Yes, but a given intuition cannot vary limitlessly, because there are limits to what we would consider to fall under the same idea of 'fairness.' Different people may use the spoken syllables FAIR, PLUS, or BEAUTIFUL differently, but past a certain point we rightly intuit that the intension of the words, and not just their extension, has radically changed. Thus even if 'fairness' is disjunctive across several equally good concepts of fairness, there are semantic rules for what gets to be in the club. Plausibly, 'fairness is whatever makes RobbBB happiest' is not a semantic candidate for what English-speakers are logically pinpointing as 'fairness.'
You hear 'Oh no, he's making morality just as objective as number theory!' whereas I hear 'Oh good, he's making morality just as subjective as number theory.' If we can logically pinpoint 'fairness,' then fairness can be rigorously and objectively discussed even if some species find the concept loathsome; just as if we can logically pinpoint 'prime number,' we can rigorously and objectively discuss the primes even with a species S who finds it unnatural to group 2 with the other primes, and a second species S* who finds it unnatural to exclude 1 from their version of the primes. Our choice of whether to consider 2 prime, like our choice of which semantic value to assign to 'fair,' is both arbitrary and unimpeachably objective.
Or do you think that number theory is literally writ into the fabric of reality somewhere, that Plato's Heaven is actually out there and that we therefore have to be very careful about which logical constructs we allow into the club? This reluctance to let fairness into an elite Abstraction Club, even if some moral codes are just as definable in logical terms as is number theory, reminds me of Plato's neurotic reluctance (in the Parmenides) to allow for the possibility that there might be Forms "of hair, mud, dirt, or anything else which is vile and paltry." Constructible is constructible; there is not a privileged set of Real Constructs distinct from the Mere Fictions, and the truths about Sherlock Holmes, if defined carefully enough, get the same epistemic and metaphysical status as the truths about Graham's Number.
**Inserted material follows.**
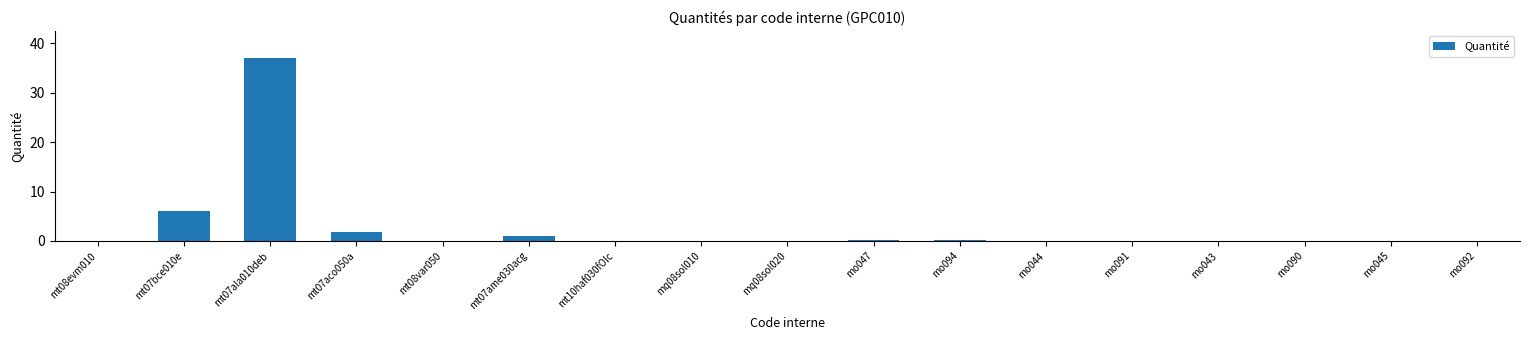

What is the sum of all values?

46.9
You're confusing epistemic subjectivity with ontological subjectivity. Terms that are defined via or refer to mind- or brain-states may nevertheless be defined with so much rigor that they admit no indeterminacy, i.e., an algorithm could take in the rules for certain sentences about subjectivity and output exactly which cases render those sentences true, and which render them false.
What makes you think that the 'world of logic' is Platonic in the first place? If logic is a matter of mental construction, not a matter of us looking into our metaphysical crystal balls and glimpsing an otherworldly domain of Magical Nonspatiotemporal Thingies, then we cease to be tempted by Forms of Horsehood for the same reason we cease to be tempted by Forms of Integerhood.
Grammatically, neither does “beautiful”. “Alice is beautiful” is a perfectly grammatical English sentence.
Yes. Clearly I was being unclear. Just as saying "Eating broccoli is good" I think assumes a tacit answer to "Good for whom?" and/or "Good for what?", saying "Hamburgers are delicious" assumes a tacit "Delicious to whom?", even if the answer is "To everyone!". I have a hard time understanding what it means to visualize a possible world where everything is delicious and there are no organisms or sentients. I think of 'beauty' the same way, but perhaps not everyone does; and if some people think of 'fairness' as intrinsically -- because of the concept itself, and not just because of our metaphysical commitments or dialectical goals -- demanding an implicit argument place for a 'judge of fairness,' I'd like to hear more about why. Or is this just a metaphysical argument, not a conceptual one?